Pour ces descendants des familles de sacrificateurs, cela constituait évidemment un grand dilemme. Il s'agissait donc de donner une nouvelle signification spirituelle aux décrets et ordonnances concernant le culte des sacrifices, plus élevée et meilleure que la précédente, cependant en accord avec les anciennes définitions. C'est ainsi que se forma une nouvelle «théologie» avec sa propre terminologie, pionnière de la théologie du Nouveau Testament dans beaucoup de domaines, théologie dans laquelle il était donné un nouveau sens spirituel aux actes du culte de l'ancienne Alliance, notamment comme types de l'oeuvre de la rédemption accomplie par Jésus-Christ sur la croix.

Sur base de ces ressemblances, on a souvent affirmé que les Esséniens étaient comme des véritables «chrétiens d'avant-garde», ce qui évidemment n'était pas le cas.
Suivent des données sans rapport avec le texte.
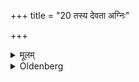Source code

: +++
title = "20 तस्य देवता अग्निः"

+++

<details><summary>मूलम्</summary>

तस्य देवता अग्निः प्रजापतिर्विश्वे देवा अनुमतिरिति २०
</details>

<details><summary>Oldenberg</summary>

20. The deities to whom it belongs, are, Agni, Prajāpati, the Viśve devās, and Anumati.
</details>
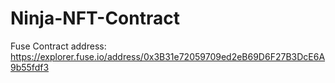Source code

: # Ninja-NFT-Contract
Fuse Contract address: https://explorer.fuse.io/address/0x3B31e72059709ed2eB69D6F27B3DcE6A9b55fdf3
La terminologie théologique de la communauté de Qumran a plutôt contribué à attribuer à l'Évangile de jean - parfois considéré comme non juif, parce qu'empreint de l'esprit grec - sa véritable valeur comme écrit juif dans la tradition essénienne.

Grâce aux découvertes de Qumran, nous avons aujourd'hui une image plus globale du climat spirituel qui régnait dans le judaïsme au temps du deuxième Temple, immédiatement avant la venue de Jésus-Christ.